*** Opening DATASET ENTRIES ***

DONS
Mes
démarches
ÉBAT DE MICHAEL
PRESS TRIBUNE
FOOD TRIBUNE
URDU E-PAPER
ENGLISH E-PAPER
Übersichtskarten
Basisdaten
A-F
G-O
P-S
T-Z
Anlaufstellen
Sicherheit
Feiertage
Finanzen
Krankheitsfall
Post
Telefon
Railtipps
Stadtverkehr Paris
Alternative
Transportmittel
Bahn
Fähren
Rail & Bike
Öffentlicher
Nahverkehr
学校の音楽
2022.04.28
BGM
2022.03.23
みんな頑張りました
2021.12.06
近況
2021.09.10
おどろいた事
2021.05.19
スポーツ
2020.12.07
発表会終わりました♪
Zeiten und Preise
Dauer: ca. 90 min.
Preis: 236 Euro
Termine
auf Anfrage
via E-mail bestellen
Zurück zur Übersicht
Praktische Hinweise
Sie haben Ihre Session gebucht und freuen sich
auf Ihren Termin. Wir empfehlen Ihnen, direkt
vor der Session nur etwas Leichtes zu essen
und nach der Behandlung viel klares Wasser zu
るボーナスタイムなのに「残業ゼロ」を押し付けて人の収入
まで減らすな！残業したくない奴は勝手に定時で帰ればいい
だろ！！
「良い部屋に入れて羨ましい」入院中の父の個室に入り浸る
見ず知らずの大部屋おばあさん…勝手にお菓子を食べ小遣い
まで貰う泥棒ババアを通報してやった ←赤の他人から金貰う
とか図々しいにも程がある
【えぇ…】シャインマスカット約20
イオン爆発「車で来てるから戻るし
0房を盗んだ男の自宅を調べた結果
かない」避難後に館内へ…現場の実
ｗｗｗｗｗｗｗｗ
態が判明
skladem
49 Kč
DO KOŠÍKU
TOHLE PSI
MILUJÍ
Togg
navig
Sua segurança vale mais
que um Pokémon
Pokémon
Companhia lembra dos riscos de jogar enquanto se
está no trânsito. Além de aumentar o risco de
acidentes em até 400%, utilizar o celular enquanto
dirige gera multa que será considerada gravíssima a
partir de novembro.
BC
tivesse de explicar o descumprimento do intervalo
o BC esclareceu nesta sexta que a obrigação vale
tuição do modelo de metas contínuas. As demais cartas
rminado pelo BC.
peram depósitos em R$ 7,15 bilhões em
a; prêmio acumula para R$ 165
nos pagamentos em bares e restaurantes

*** Closing DATASET ENTRIES ***

WORK REQUEST —
Please work out the number of lines in the listing that hold "vale". Nothing besides the number is wanted.

RESPONSE —
2